Politikada siyasetçinin önemli bir görevi var. Ülkeyi yönetmek gibi bir iddiası var. Ama siyasetçinin halkta karşılığının olması, geniş kitleleri kucaklaması, barışması gerekiyor. Bunu yaptığında iktidar olma şansını yakalar. Toplumun her kesimine gidip, onun değerlerine, inançlarına, kimliğine değer verip, saygı gösterip, onun sorunlarını çözebileceğini anlatmamız ve onu ikna etmemiz gerekiyor. Biz vatandaşı değerlerinden soyutlayıp farklı bir kişi olarak konumlandırdığımız zaman istediğimiz amaca ulaşamayız.

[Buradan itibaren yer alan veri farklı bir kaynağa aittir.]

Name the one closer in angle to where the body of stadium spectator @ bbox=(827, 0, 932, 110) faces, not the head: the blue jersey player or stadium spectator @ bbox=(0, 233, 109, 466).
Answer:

Birinci AK Parti hükümetiyle ortak yönününüz neydi? AK Parti neyi iyi yaptı?
AB sürecinde getirdikleri tüm yasalara destek verdik. Ama bu giderek tıkanan bir sürece dönüştü. Çünkü AKP elde etmek istediklerini elde etmiş, daha güçlü konuma gelmişti. İki, AKP ekonomik bir krizden çıkmıştı, o krizin faturasını Ecevit Hükümeti ağır bir bedelle ödemişti. AKP ilk iktidar olduğunda o ekonomi politikasından vazgeçmek istedi ama vazgeçmenin doğuracağı tepkileri görünce aynı politikayı sürdürdü. Bir süre sürdürmesi enflasyonun kontrol altına alınması için çok önemliydi. Ama bir süre sonra onu sürekli bir politika haline dönüştürdü. Bu da sağlıklı bir çıkışın olmadığını gösterdi bize. Ben AKP’nin ekonomi politikalarına katılmıyorum.
Türkiye’de yüzde 8-9 büyüme var ama... Nerede yanlışlık yaptı AKP?
İsterseniz 1923’ten alın ya da 1950’den AKP iktidarına kadar alın, büyüme ortalama yüzde 5.5 civarında. AKP döneminde yüzde 5.7 civarında, çok değişen bir şey yok aslında. Bu gerçeği dünya kamuoyunda ekonomiyle ilgilenen hassas çevreler biliyor, görüyorlar. Ama yaratılan imaj sanki AKP ekonomide olağanüstü başarı sağlamış gibi.
Erdoğan Cumhurbaşkanı olacak mı?
Ben Tayyip Erdoğan'ın Cumhurbaşkanı olacağına inanmıyorum.
Erdoğan olmazsa kim gelecek?
Daha özgürlükçü, toplumun her kesimini kucaklayan, kimseşi ötekileştirmeyen, yüreğinde kin değil insan sevgisi olan birinin Cumhurbaşkanı olacağına inanıyorum.
Aklınızda biri var mı?
Bir kişi yok ama bir profil var tabi aklımda. Bu bir erkek ya da kadın olabilir amatemel özelliği bu ülkede herkesin kabul edebileceği biri olması.
Sizin adayınız nasıl seçilecek?
Toplumun benimseyebileceği, kabul edebileceği, siyasal kimliği çok fazla öne çıkmamış, birikimi, bilgisi, dünya görüşü ve dünyayı tanımasıyla herkesin saygı duyduğu bir kişiyi aday çıkarmak isteriz.
Kim, nasıl seçecek; halktan , Meclis'ten nasıl gelecek?
Meclis'ten de olabilir, Parlamento dışından da olabilir. Geniş çerçeve dışında özel bir ipucu vermek doğru olmaz. Çünkü kafamda henüz belli bir isim yok.
Siz aday olacak mısınız?
Hayır. Zaten partili kimliği öne çıkmamış birisinin aday olması çok daha önemli.